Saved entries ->

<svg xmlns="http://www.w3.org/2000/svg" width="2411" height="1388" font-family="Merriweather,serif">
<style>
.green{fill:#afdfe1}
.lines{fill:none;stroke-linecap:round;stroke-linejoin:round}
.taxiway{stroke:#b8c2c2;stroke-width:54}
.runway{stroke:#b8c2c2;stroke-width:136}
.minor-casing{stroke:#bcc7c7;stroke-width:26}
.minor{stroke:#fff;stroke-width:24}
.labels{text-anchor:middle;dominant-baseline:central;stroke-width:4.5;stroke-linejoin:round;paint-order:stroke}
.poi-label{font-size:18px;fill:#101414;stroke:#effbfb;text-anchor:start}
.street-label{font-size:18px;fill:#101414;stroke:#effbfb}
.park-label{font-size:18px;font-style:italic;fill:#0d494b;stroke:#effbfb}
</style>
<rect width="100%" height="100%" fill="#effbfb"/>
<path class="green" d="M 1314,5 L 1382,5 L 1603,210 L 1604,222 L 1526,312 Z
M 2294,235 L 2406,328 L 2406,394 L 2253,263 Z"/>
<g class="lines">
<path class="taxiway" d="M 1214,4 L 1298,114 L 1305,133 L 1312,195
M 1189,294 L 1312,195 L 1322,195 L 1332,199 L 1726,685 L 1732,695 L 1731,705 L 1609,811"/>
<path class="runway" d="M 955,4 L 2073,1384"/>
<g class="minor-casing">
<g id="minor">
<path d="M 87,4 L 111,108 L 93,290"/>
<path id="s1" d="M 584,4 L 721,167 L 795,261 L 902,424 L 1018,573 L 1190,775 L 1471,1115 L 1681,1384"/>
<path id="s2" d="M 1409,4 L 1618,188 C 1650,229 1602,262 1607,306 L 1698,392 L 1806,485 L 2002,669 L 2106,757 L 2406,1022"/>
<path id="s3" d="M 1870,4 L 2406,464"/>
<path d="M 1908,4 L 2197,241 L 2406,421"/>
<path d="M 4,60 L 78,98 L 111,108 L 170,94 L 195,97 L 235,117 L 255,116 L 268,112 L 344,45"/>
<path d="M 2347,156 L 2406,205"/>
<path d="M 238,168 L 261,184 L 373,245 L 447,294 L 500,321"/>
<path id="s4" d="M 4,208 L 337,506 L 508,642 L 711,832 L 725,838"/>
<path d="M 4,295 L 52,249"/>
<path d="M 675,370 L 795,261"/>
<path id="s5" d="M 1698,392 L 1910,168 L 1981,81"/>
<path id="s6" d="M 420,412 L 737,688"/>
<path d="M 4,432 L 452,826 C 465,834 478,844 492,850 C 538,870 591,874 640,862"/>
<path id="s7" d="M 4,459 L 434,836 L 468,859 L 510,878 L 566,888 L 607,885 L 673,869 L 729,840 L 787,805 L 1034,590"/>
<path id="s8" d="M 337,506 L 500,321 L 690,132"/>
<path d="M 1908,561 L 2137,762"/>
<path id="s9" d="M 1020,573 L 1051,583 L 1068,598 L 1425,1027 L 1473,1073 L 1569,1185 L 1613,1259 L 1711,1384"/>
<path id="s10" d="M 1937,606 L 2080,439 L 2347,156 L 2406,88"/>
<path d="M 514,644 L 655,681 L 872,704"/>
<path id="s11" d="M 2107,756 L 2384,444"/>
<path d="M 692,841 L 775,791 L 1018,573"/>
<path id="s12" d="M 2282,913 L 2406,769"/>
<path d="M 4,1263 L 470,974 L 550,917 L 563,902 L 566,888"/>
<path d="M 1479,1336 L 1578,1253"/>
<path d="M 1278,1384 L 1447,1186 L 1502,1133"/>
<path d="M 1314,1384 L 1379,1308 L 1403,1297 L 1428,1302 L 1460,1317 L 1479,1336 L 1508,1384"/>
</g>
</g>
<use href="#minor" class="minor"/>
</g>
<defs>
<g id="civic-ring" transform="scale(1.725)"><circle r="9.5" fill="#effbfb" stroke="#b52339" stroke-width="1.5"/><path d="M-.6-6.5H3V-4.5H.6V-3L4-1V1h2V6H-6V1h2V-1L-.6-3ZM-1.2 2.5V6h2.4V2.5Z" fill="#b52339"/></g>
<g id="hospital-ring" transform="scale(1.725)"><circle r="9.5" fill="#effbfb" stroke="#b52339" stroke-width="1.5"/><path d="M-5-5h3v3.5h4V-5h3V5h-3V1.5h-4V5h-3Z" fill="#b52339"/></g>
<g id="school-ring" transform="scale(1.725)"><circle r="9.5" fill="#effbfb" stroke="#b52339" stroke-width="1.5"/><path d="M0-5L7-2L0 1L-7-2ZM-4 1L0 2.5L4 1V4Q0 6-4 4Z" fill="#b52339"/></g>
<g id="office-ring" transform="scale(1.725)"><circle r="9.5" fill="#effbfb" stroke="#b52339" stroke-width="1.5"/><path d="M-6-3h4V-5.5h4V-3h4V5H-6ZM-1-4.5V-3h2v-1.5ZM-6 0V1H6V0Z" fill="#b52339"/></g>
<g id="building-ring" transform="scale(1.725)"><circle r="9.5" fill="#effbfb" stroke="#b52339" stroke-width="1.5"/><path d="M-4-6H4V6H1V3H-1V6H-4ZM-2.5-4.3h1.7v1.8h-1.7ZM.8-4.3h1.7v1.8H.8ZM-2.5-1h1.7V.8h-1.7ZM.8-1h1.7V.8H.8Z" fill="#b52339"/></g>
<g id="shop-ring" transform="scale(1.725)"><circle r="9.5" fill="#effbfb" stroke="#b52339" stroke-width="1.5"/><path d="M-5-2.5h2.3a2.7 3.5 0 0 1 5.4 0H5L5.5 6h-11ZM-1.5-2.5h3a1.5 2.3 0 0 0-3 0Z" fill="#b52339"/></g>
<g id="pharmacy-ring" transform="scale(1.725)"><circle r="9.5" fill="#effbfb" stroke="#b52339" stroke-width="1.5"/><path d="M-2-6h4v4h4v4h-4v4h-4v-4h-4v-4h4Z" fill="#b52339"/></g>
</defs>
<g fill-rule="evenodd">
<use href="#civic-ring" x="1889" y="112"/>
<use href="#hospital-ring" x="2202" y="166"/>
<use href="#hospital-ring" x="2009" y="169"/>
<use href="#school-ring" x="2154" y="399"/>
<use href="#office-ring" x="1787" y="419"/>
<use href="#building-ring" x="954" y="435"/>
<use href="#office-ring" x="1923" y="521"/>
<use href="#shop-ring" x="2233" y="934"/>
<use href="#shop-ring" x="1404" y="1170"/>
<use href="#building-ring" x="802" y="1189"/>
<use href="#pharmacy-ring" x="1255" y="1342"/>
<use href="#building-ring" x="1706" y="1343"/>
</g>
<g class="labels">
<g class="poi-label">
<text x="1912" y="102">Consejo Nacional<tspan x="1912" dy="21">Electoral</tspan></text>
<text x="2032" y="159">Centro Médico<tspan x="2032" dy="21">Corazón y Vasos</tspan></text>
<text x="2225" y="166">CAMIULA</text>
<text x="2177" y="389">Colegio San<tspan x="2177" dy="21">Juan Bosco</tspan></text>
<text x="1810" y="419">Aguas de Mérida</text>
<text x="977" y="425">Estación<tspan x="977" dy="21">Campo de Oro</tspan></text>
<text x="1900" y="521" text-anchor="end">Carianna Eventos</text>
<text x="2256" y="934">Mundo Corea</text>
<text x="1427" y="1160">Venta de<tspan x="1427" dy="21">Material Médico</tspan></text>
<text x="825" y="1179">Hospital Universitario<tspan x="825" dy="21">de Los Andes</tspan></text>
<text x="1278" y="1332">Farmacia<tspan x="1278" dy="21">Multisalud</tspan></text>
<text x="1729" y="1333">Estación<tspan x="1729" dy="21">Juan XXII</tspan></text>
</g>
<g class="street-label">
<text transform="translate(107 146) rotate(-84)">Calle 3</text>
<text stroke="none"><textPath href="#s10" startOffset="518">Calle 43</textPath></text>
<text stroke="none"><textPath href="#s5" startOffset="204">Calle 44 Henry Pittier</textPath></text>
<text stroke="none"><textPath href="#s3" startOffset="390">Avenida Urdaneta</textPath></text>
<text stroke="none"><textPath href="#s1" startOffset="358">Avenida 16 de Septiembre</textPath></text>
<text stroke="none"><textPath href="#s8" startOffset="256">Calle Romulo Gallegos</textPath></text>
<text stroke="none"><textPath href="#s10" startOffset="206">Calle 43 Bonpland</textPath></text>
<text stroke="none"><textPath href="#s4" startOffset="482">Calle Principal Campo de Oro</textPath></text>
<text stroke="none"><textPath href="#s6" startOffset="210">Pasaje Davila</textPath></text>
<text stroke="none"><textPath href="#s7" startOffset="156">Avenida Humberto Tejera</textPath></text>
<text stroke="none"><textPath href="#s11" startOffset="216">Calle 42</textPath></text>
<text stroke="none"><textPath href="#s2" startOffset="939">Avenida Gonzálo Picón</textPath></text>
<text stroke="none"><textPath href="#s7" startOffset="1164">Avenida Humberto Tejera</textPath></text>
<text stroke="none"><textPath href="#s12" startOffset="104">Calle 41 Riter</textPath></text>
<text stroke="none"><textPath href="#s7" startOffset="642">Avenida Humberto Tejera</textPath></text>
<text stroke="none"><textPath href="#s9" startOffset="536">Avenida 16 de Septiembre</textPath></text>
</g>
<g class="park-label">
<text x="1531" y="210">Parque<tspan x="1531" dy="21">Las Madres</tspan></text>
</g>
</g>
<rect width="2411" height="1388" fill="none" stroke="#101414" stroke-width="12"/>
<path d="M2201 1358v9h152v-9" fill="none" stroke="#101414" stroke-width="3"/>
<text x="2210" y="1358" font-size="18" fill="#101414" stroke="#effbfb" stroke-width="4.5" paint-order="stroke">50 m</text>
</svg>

Exercise objective -> Return each line of the entries that holds the string "lines".

Output of the task ->
.lines{fill:none;stroke-linecap:round;stroke-linejoin:round}
<g class="lines">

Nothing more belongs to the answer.